[bonzini]

Kata Containers uses KVM; QEMU, which is the userspace KVM client, is configured so that it looks like you are running on a container.

However, what you get is indeed a virtual machine. It is simply impossible for "real" containers to provide the same isolation as virtual machine, simply because the attack surface is that of the shared kernel; a hypervisor presents a much more constrained interface to a VM than the full kernel, even if you add QEMU to the mix.

[pstuart]

Silly question: if the KVM is using para-virtualized drivers and there is a vulnerability in same, then the host kernel would still be vulnerable?

[bonzini]

Many of KVM's paravirtualized drivers run in QEMU, and in turn that is usually running heavily confined, for example using SELinux.

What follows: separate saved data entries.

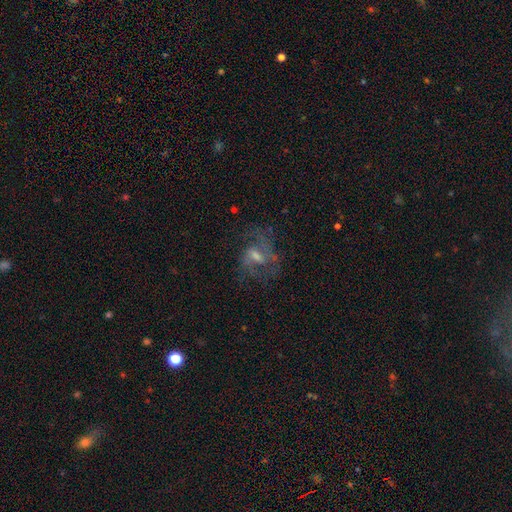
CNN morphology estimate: smooth-or-featured: featured or disk: 70% | star or artifact: 15% | smooth: 15%
  disk-edge-on: no: 96% | yes: 4%
    bar: weak: 52% | no: 31% | strong: 17%
    has-spiral-arms: yes: 85% | no: 15%
      spiral-winding: medium: 48% | loose: 32% | tight: 20%
      spiral-arm-count: 2: 53% | can't tell: 24% | 3: 10% | 1: 7% | 4: 3% | more than 4: 3%
    bulge-size: moderate: 44% | small: 37% | none: 11% | large: 6% | dominant: 1%
  merging: none: 61% | major disturbance: 20% | minor disturbance: 17% | merger: 2%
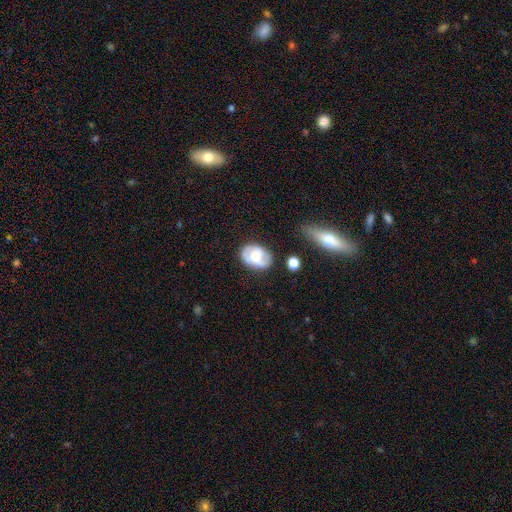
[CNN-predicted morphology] Smooth or featured? featured or disk (54%)
Edge-on disk? no (95%)
Bar? no (59%)
Spiral arms? yes (71%)
Bulge size? moderate (53%)
Merging? none (63%)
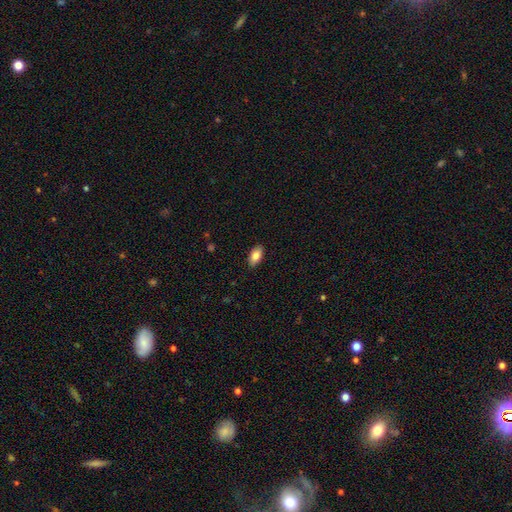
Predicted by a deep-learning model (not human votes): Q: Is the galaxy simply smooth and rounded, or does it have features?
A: smooth — 84%.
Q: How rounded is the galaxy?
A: in between — 93%.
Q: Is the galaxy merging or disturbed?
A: none — 89%.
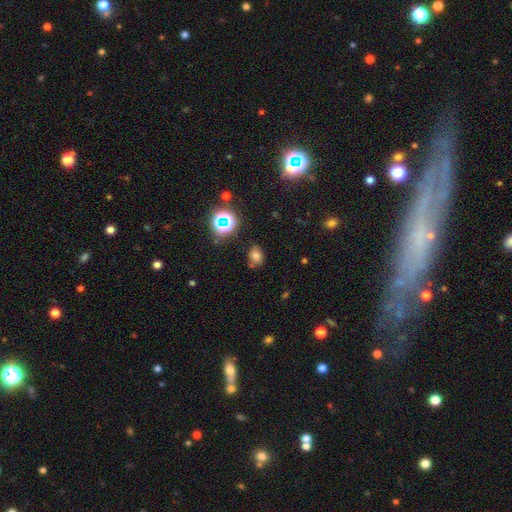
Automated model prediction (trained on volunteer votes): A smooth galaxy with no disk features (68%) that is in between round and cigar-shaped (62%).

Vote fractions:
- Smooth or featured? smooth: 68% / star or artifact: 23% / featured or disk: 9%
- How rounded? in between: 62% / round: 37% / cigar-shaped: 1%
- Merging? none: 73% / minor disturbance: 16% / merger: 6% / major disturbance: 5%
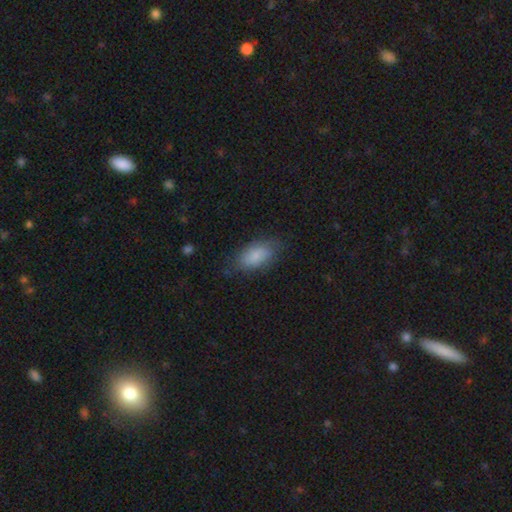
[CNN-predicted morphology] This is clearly a smooth galaxy (84%). How rounded: clearly in between (92%). Merging: likely none (71%).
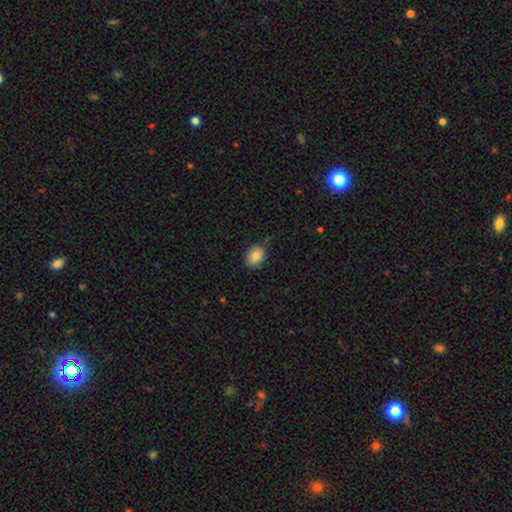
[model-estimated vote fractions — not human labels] A smooth galaxy with no disk features (84%) that is in between round and cigar-shaped (60%). Merging: none (78%).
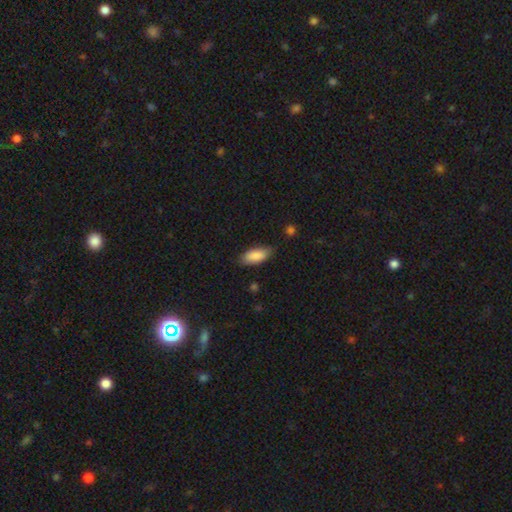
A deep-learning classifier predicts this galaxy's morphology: smooth-or-featured: smooth: 86% | featured or disk: 8% | star or artifact: 6%
  how-rounded: in between: 83% | cigar-shaped: 16% | round: 2%
  merging: none: 79% | minor disturbance: 16% | major disturbance: 3% | merger: 2%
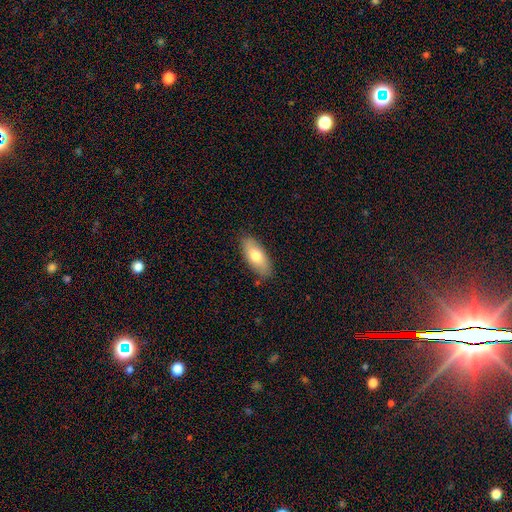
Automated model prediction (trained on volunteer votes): A smooth galaxy with no disk features (73%) that is in between round and cigar-shaped (83%). Merging: none (85%).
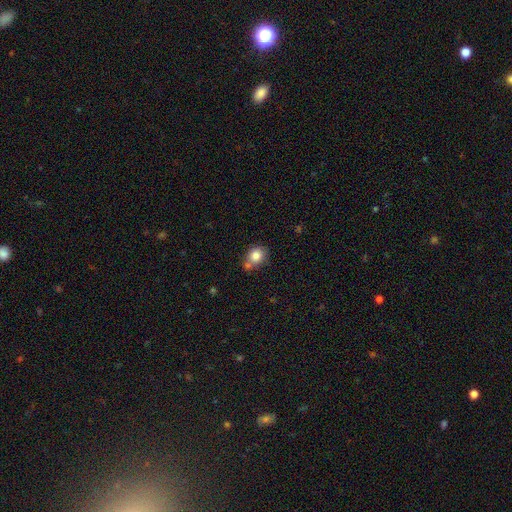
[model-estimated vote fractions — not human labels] Smooth or featured? smooth (81%)
How rounded? round (67%)
Merging? none (58%)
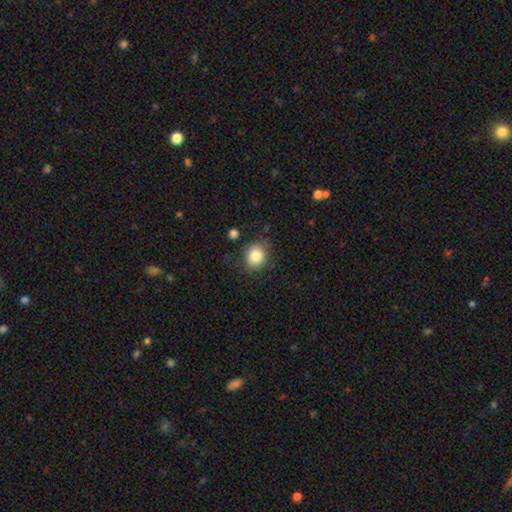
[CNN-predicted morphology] Smooth or featured: smooth — 83% (star or artifact — 10%)
How rounded: round — 67% (in between — 32%)
Merging: none — 81% (minor disturbance — 13%)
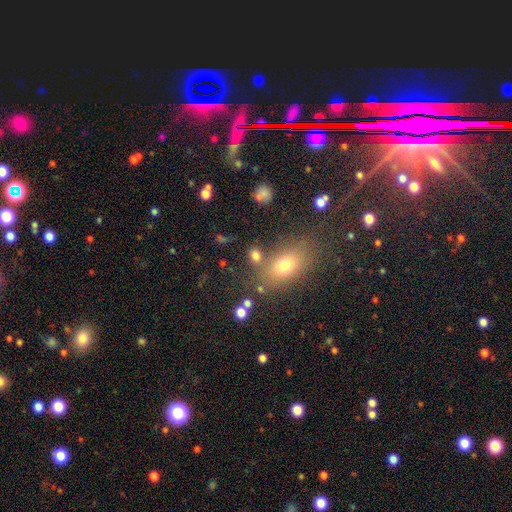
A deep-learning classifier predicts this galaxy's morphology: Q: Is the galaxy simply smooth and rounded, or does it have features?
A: smooth — 75%.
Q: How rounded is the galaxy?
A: in between — 56%.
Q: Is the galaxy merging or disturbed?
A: none — 62%.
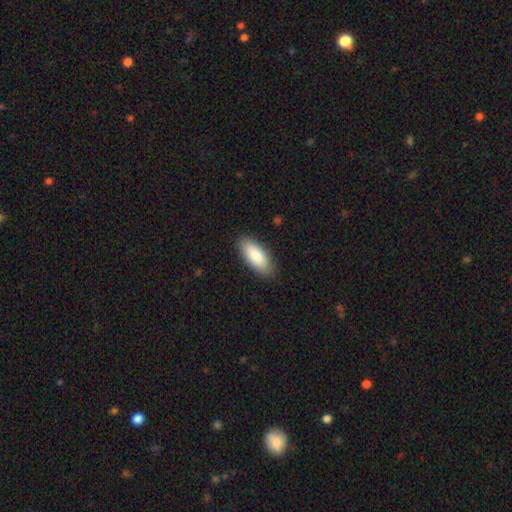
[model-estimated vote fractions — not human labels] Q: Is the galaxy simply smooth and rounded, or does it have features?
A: smooth — 86%.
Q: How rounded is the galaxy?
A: in between — 82%.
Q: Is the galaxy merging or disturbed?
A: none — 88%.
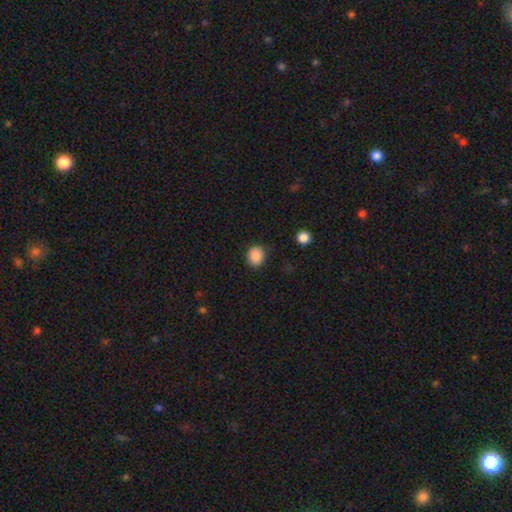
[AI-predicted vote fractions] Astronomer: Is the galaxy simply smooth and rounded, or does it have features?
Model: smooth — 88%.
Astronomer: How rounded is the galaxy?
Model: round — 71%.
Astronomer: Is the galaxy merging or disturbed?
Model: none — 85%.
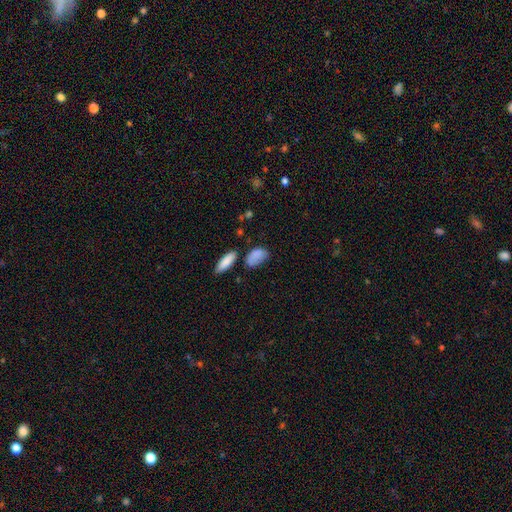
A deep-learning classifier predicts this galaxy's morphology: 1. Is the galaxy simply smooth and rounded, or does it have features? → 84% smooth, 9% featured or disk, 8% star or artifact.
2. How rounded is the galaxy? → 89% in between, 7% round, 4% cigar-shaped.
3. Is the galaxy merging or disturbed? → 55% none, 26% minor disturbance, 10% merger, 8% major disturbance.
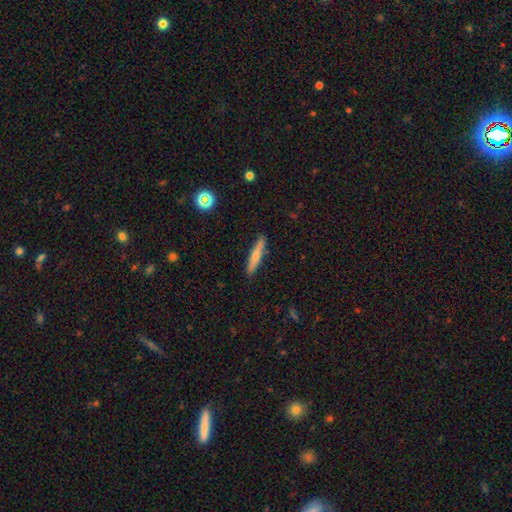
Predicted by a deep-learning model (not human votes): Smooth or featured: smooth — 64% (featured or disk — 29%)
How rounded: cigar-shaped — 91% (in between — 8%)
Merging: none — 88% (minor disturbance — 9%)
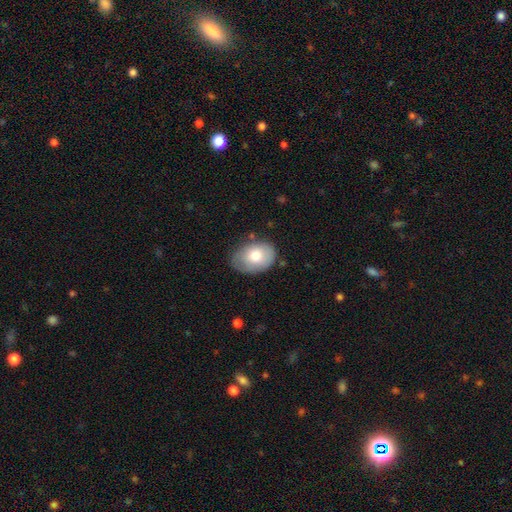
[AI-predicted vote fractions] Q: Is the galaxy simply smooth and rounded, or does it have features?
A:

So it's true that, as in the famous Theo de Raadt rant, virtualization overall adds to the attack surface compared to containers. But it would also be stupid to ignore that it also introduces very important bottlenecks: to get to the hypervisor, you have to break KVM which is only ~60000 lines of code; getting remote code execution in QEMU might be easier, but then you also have to break the host kernel from a process that has access to almost nothing on the system.

There is also vhost, which is implementing PV drivers in the host kernel. This however is also a small amount of code, and it is generally used only for networking and AF_VSOCK sockets.